Vatican Croatian Prayer Book Explained

The Vatican Croatian Prayer Book (Croatian: Vatikanski hrvatski molitvenik) is a Croatian vernacular prayer book and the example of Shtokavian vernacular literary dialect.

Written between 1380 and 1400 in Dubrovnik as a transcript and transliteration from older texts composed in a mixture of Church Slavonic and Chakavian dialect and written down in Glagolitic with some Cyrillic script, it retained a few phonological and morphological features found in the original manuscripts. The book contains the following parts: Offices of the Virgin Mary according to the rites of the Roman Church; seven penitentiary psalms; Offices of the Holy Cross; Offices for the dead; Offices of the Holy Spirit as well as numerous prayers. The script is the Roman Gothic, embroidered with luxuriantly outlined initials and miniatures. The name of the prayer book reflects the fact that it is held in the Vatican library. The text has become widely known from 1859, when influential Croatian historian Franjo Rački drew attention to it, but the first critical edition did not appear until 1934, published by Croatian literary historian and philologist . The book's central importance lies in the fact that it is the first major Shtokavian dialect vernacular text.
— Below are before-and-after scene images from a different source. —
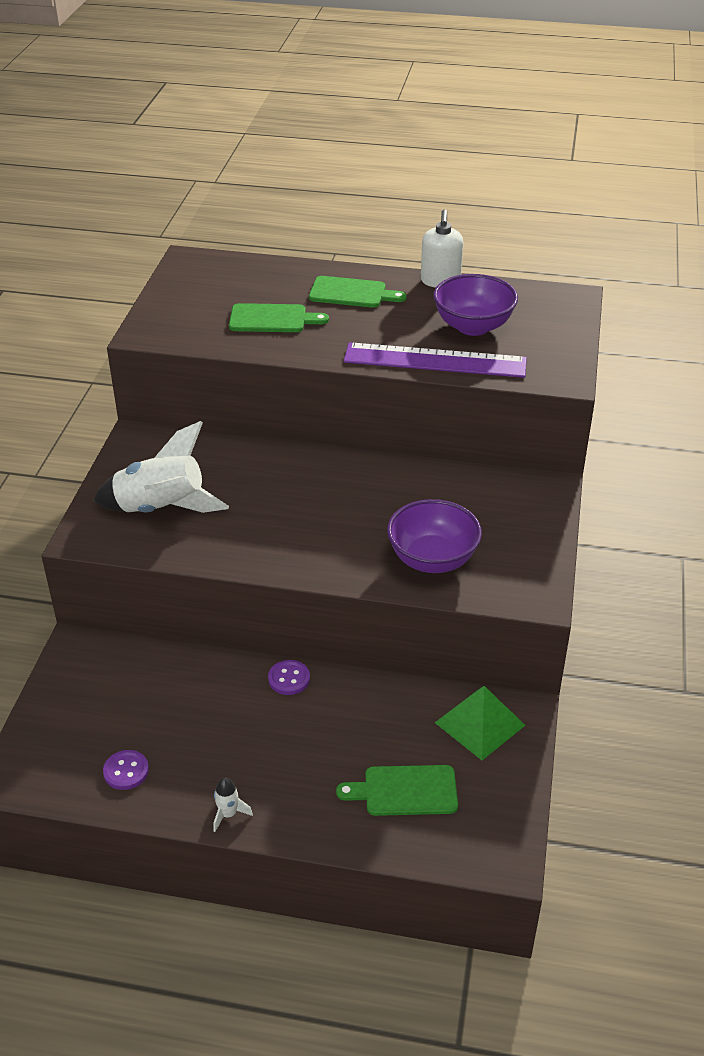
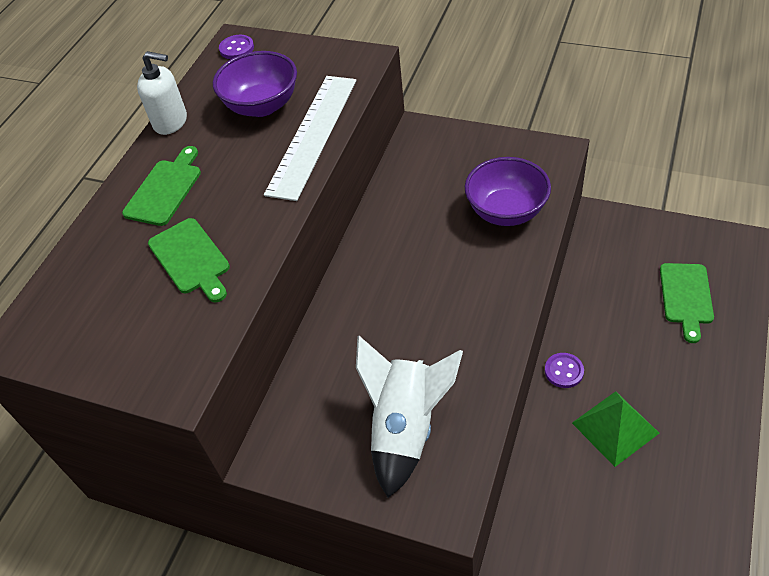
camera: 75 degrees left, 10 degrees up
(126, 771) = (684, 511): purple button -> purple button (237, 48)
(228, 814) = (725, 423): white rocket -> none
(272, 319) = (191, 258): green cutting board -> green cutting board turned 135 degrees clockwise
(435, 360) = (313, 135): purple ruler -> white ruler
(480, 724) = (613, 244): green pyramid -> green pyramid (615, 427)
Although Proto-Shtokavian and mixed Church Slavonic-Shtokavian manuscripts are known to have appeared a century or two before, it is the first text in what can be termed a vernacular dialect. Analyses of the manuscript have shown that recorded morphological and phonological features are transient forms in the development of the dialect, but its syntax is quite archaic, especially compared to the idiom of later prayer books (the Croatian Prayer Book from 1450s, also from Dubrovnik and held in the library of Croatian Academy of Sciences and Arts, Zagreb) or the syntax of Marin Držić's dramas (early 16th century).